Kegeraman, atau bisa jadi ekspresi keputusasaan nampaknya yang memicu sang epidemiolog dari Fakultas Kesehatan Masyarakat Universitas Indonesia, Pandu Riono ketika beliau mengatakan bahwa Indonesia sudah lama dalam kondisi herd stupidity atau kebodohan komunal dalam atasi pandemi covid-19 ini (CNN Indonesia, Minggu 20/06/2021).
Kenaikan kasus covid-19 pasca arus mudik Lebaran menunjukkan, bagaimana semua pihak abai. Dari tidak adanya ketegasan pemerintah serta mereka yang tak peduli, cuek, dengan perilakunya sendiri yang justru mendorong replikasi virus, dan menjadi lebih mudah menular.
Ada istilah kebodohan itu gampang menular! Meskipun dalam diri setiap manusia memiliki kecerdasan yang telah diberikan Tuhan. Pertama, kecerdasan rasional (intelligence quotient), yaitu kemampuan untuk menghadapi masalah lingkungan di sekitar kita.
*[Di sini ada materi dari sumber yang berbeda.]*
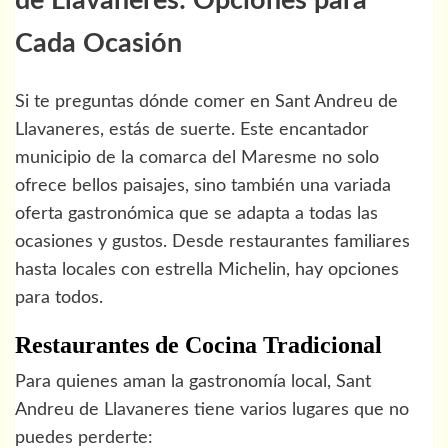
de Llavaneres: Opciones para
Cada Ocasión
Si te preguntas dónde comer en Sant Andreu de
Llavaneres, estás de suerte. Este encantador
municipio de la comarca del Maresme no solo
ofrece bellos paisajes, sino también una variada
oferta gastronómica que se adapta a todas las
ocasiones y gustos. Desde restaurantes familiares
hasta locales con estrella Michelin, hay opciones
para todos.
Restaurantes de Cocina Tradicional
Para quienes aman la gastronomía local, Sant
Andreu de Llavaneres tiene varios lugares que no
puedes perderte: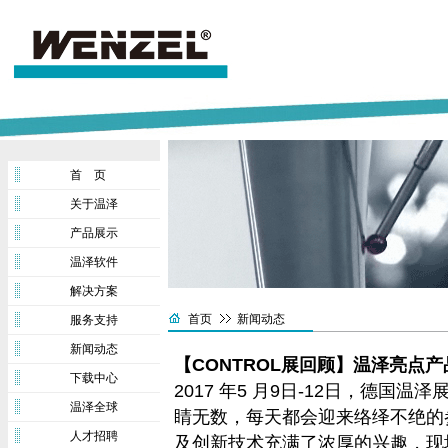
首 页
关于温泽
产品展示
温泽软件
解决方案
首页
新闻动态
服务支持
新闻动态
【CONTROL展回顾】温泽亮点
下载中心
2017 年5 月9日-12日，德国温
温泽全球
睛无数，每天都会迎来络绎不绝的
人才招聘
及创新技术充满了浓厚的兴趣，现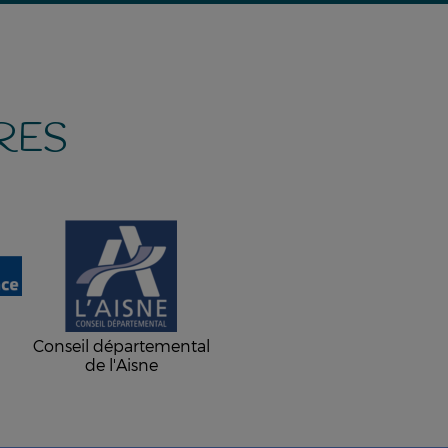
RES
-
Conseil départemental
de l'Aisne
Masalah lingkungan fisik kita. Lewat analisa, logika, sekaligus melakukan evaluasi. Kedua, kecerdasan emosional (emotional quotient), yaitu kemampuan untuk mengendalikan emosi kita. Dengan kesediaan bertanggung jawab, berkomitmen, dan juga berempati. Ketiga, kecerdasan spiritual (spiritual quotient), yaitu kemampuan untuk berhubungan dengan dimensi lain (non material). Kemampuan untuk mengakses jiwa kita yang paling dalam. Yang  ditunjukkan dengan perilaku rendah hati, toleran, dan bermakna bagi orang lain.
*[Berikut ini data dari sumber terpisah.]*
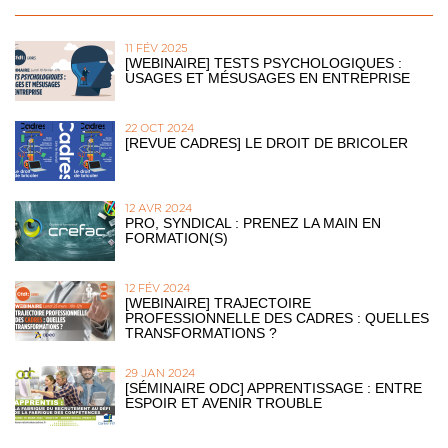
11 FÉV 2025
[WEBINAIRE] TESTS PSYCHOLOGIQUES :
USAGES ET MÉSUSAGES EN ENTREPRISE
22 OCT 2024
[REVUE CADRES] LE DROIT DE BRICOLER
12 AVR 2024
PRO, SYNDICAL : PRENEZ LA MAIN EN
FORMATION(S)
12 FÉV 2024
[WEBINAIRE] TRAJECTOIRE
PROFESSIONNELLE DES CADRES : QUELLES
TRANSFORMATIONS ?
29 JAN 2024
[SÉMINAIRE ODC] APPRENTISSAGE : ENTRE
ESPOIR ET AVENIR TROUBLE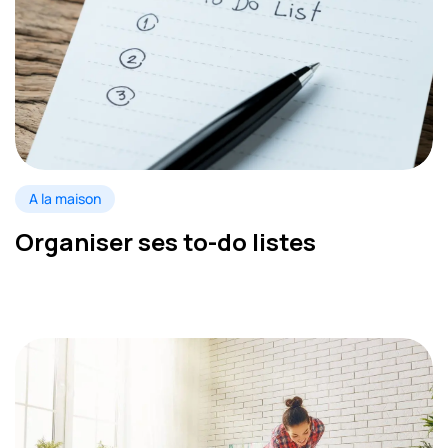
A la maison
Organiser ses to-do listes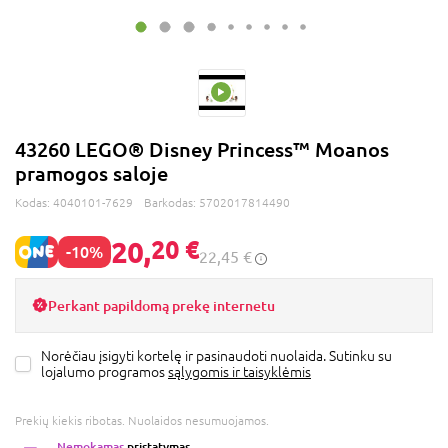
43260 LEGO® Disney Princess™ Moanos
pramogos saloje
Kodas:
4040101-7629
Barkodas:
5702017814490
20,
20 €
-10%
22,45 €
Perkant papildomą prekę internetu
Norėčiau įsigyti kortelę ir pasinaudoti nuolaida. Sutinku su
lojalumo programos
sąlygomis ir taisyklėmis
Prekių kiekis ribotas. Nuolaidos nesumuojamos.
Nemokamas
pristatymas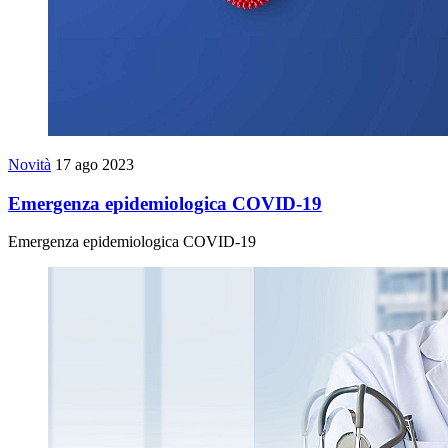
Novità
17 ago 2023
Emergenza epidemiologica COVID-19
Emergenza epidemiologica COVID-19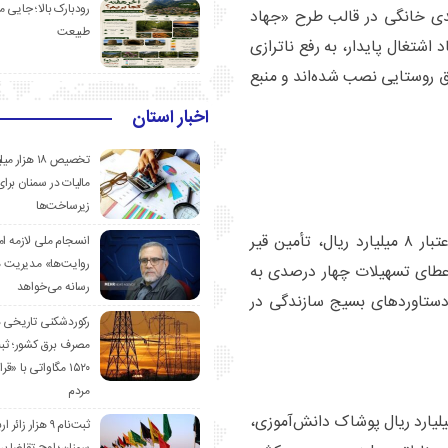
رودبارک بالا؛ جایی می
اه‌اندازی ۶۰ نیروگاه خورشیدی خانگی در قالب طرح «جهاد
طبیعت
 اشتغال پایدار، به رفع ناترازی
طق روستایی نصب شده‌اند و منبع
اخبار استان
تخصیص ۱۸ هزار
مالیات در سمنان برای
زیرساخت‌ها
سرهنگ طاهری مرمت بیش از ۵۰ خانه نیازمندان با اعتبار ۸ میلیارد ریال، تأمین قیر
انسجام ملی لازمه ا
روایت‌ها» مدیریت 
 روستایی، و اعطای تسهیلات چهار درصدی به
رسانه می‌خواهد
دیگر دستاوردهای بسیج سازندگی در
رکوردشکنی تاریخی 
مصرف برق کشور؛ ث
۱۵۲۰ مگاواتی با «
مردم
چنین از توزیع بیش از پنج‌هزار بسته معیشتی، ۵ میلیارد ریال پوشاک دانش‌آموزی،
ثبت‌نام ۹ هزار زائ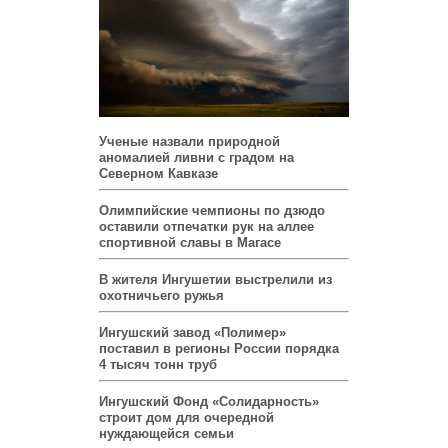
Ученые назвали природной
аномалией ливни с градом на
Северном Кавказе
Олимпийские чемпионы по дзюдо
оставили отпечатки рук на аллее
спортивной славы в Магасе
В жителя Ингушетии выстрелили из
охотничьего ружья
Ингушский завод «Полимер»
поставил в регионы России порядка
4 тысяч тонн труб
Ингушский Фонд «Солидарность»
строит дом для очередной
нуждающейся семьи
Intinya kecerdasan itu menggambarkan bahwa sesungguhnya manusia adalah makhluk sempurna dan yang paling piawai dalam beradaptasi dengan lingkungannya. Namun segala kemampuan kecerdasan itu akan menjadi sia-sia, mubazir, manakala virus 'kebodohan' sudah menulari jiwanya.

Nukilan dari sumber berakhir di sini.